Throughout the past several years we have met & talked to quite a few of these sexual adventurers & have noticed an amazing trend within the lifestyle. First & foremost they accept each other for who they are & not for someone they are pretending to be. Secondly they tend to be fiercely loyal to their mate & completely honest & open with them. They also tend to have a respect for each other & anyone who is genuinely into the lifestyle unlike anything we have ever seen.

Have they found the answer to the age old question on how to have a happy marriage? For the right people yes they have. Is it for everyone? NO WAY. First of all it will not cure a broken marriage, if your having problems now don’t even think about getting involved until, & only until, your marriage is rock solid. But if you are both curious about one thing or another (sexually that is) it just might be the way to go.

So What is the Difference Between the Two?

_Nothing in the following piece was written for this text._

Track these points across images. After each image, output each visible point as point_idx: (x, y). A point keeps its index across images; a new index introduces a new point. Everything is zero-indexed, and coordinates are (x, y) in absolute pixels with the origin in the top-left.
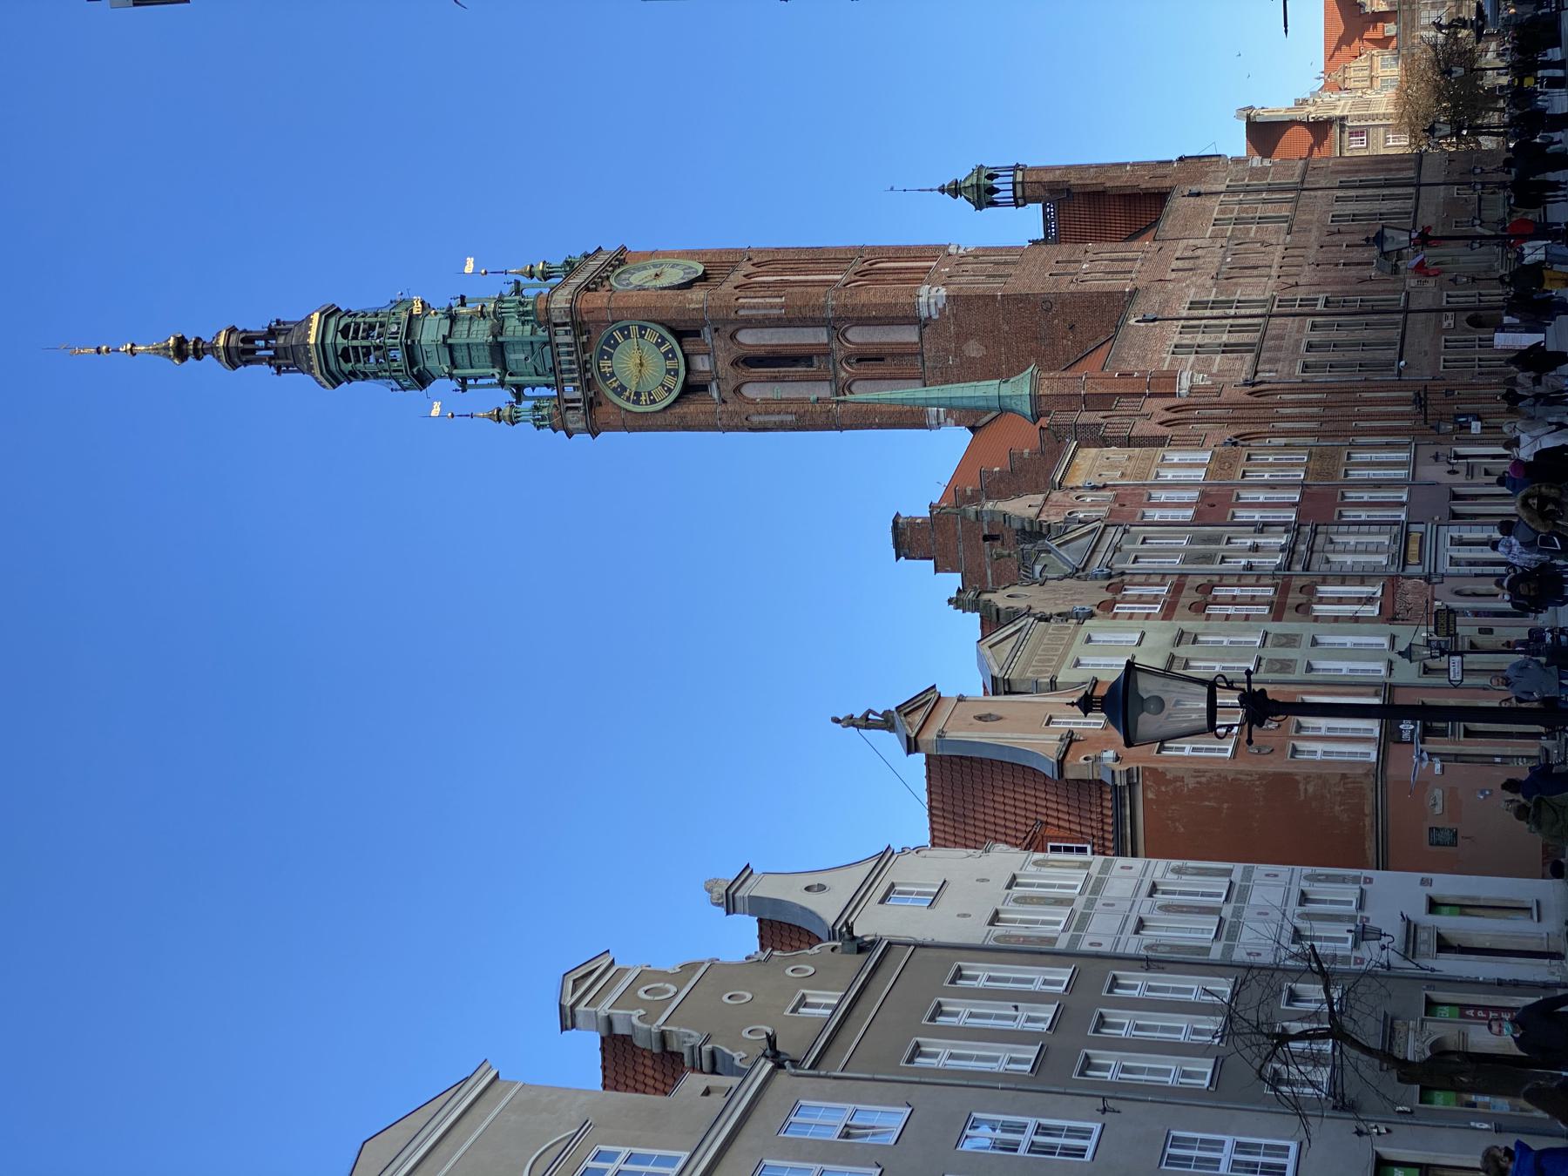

The main difference between cheating & swinging is that there is an emotional bond between the couple that swings that is supportive of each others emotions as well as their sexual desires. Plain & simple these couples are not involved in this because they are lacking in their personal sex life, on the contrary they want each other to experience everything they might desire sexually. These couples rejoice in their love for each other & the fact that they are exploring together! They both know that when the evening is over they are going home together & that the love they have for each other isn’t effected in any way by a purely physical thing. They also know & respect each others boundaries in every way & are willing to work together to help each other work towards their sexual goals, once again together.

So What’s the Answer to the Question

Plain & simple the difference is emotional. Whether you swing or just explore together sexually you are doing it as a couple, as an emotional pair, not as an individual betraying your lover. You can choose two paths in your life together with your mate, one that nurtures each others needs or one that ignores these same needs. For those whose relationship is solid yet you feel the call to explore, look into the swinging lifestyle. I personally think you will will be amazed at how great most of the people involved really are. For those of you that feel the need to cheat try looking at what is really wrong with your relationship. If it’s just sex try exploring with your lover & learn to revel in both the exploration & the adventure you take as a couple. Learn to respect each other’s needs & desires. Don’t judge your lover just because they may desire to try something out of the “norm”. By following this route you may someday learn the secrets that so many of these swinging couples enjoy.